Look in the material below for the line holding "Legitimación". Set it down exactly, with each later line up to and including the line holding "Información Legal".

•••••

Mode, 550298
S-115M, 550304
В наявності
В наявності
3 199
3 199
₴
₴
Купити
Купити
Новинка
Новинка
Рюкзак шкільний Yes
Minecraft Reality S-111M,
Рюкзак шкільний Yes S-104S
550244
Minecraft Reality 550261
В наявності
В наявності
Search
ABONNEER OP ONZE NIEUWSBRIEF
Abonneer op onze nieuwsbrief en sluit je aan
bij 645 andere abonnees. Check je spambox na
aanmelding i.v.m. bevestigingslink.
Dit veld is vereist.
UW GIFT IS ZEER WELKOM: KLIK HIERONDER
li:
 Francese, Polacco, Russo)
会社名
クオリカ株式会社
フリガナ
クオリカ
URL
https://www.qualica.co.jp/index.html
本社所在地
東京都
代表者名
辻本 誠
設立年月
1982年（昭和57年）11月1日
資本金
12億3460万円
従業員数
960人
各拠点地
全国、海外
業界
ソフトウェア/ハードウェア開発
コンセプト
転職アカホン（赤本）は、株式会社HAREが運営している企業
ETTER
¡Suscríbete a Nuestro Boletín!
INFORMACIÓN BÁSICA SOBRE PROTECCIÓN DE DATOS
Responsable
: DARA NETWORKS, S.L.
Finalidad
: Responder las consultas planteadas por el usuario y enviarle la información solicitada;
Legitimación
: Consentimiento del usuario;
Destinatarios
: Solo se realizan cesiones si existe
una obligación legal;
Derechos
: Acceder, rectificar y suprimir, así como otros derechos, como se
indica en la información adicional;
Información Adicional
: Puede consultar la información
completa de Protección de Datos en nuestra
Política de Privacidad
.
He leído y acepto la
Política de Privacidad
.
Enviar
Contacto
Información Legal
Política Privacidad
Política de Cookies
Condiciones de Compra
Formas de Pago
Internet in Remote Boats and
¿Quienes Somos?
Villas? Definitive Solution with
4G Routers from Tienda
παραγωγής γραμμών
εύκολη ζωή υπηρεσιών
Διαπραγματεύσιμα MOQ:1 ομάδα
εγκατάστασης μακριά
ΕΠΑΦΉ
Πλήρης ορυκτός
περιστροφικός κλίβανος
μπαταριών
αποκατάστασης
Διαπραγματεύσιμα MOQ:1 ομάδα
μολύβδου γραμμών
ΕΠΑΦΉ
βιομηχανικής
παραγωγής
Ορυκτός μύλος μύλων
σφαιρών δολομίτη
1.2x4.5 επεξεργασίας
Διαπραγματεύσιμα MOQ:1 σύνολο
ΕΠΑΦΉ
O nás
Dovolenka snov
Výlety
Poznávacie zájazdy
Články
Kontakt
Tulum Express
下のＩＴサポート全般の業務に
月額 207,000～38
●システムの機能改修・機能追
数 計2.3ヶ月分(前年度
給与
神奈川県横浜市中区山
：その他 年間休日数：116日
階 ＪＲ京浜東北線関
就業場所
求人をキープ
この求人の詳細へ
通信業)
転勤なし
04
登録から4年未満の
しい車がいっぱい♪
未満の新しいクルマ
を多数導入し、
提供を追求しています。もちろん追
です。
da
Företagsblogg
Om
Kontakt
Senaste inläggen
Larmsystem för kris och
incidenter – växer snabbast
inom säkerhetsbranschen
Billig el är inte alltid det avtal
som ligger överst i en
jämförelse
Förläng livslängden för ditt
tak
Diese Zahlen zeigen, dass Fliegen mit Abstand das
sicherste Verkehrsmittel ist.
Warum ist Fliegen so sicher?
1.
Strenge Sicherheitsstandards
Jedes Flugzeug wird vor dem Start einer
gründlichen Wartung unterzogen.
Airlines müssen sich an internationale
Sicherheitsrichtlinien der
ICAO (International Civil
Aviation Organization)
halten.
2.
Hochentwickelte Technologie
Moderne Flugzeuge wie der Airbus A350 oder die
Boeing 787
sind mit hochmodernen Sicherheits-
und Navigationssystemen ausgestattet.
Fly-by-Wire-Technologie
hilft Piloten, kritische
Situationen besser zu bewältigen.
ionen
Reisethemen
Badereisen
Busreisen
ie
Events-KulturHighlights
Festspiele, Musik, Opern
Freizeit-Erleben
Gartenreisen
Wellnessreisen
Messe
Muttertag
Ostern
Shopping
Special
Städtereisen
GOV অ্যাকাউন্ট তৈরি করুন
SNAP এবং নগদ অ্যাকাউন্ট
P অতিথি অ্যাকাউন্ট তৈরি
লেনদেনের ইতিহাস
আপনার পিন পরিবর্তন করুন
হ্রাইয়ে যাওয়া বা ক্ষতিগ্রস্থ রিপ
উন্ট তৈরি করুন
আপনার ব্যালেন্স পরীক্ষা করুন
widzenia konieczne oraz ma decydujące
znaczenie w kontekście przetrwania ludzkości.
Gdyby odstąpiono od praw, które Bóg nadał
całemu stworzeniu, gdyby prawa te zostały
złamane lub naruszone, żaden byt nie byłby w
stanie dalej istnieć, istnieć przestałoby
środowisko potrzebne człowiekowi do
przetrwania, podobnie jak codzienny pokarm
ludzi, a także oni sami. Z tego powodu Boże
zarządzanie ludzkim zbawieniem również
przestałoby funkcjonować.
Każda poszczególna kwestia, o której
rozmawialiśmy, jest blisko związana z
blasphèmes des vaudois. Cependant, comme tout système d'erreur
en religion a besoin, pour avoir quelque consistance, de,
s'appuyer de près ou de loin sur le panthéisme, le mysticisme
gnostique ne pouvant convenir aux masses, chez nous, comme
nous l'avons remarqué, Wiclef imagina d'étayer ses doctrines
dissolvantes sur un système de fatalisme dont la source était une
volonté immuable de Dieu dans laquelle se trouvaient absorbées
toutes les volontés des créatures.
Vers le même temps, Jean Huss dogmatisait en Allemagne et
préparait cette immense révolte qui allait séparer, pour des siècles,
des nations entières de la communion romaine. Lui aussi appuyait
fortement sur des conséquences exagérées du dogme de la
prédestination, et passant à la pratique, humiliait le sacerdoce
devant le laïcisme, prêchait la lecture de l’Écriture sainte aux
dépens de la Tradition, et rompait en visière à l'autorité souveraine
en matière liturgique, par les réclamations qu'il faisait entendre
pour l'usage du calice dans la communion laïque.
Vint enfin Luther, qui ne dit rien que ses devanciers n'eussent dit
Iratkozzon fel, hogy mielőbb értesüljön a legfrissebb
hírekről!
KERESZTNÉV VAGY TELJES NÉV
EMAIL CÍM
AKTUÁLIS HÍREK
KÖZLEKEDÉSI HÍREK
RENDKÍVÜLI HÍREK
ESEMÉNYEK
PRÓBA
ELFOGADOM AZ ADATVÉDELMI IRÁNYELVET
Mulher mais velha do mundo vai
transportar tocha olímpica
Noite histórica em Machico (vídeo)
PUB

•••••

-- TASK RESULT --
Legitimación
: Consentimiento del usuario;
Destinatarios
: Solo se realizan cesiones si existe
una obligación legal;
Derechos
: Acceder, rectificar y suprimir, así como otros derechos, como se
indica en la información adicional;
Información Adicional
: Puede consultar la información
completa de Protección de Datos en nuestra
Política de Privacidad
.
He leído y acepto la
Política de Privacidad
.
Enviar
Contacto
Información Legal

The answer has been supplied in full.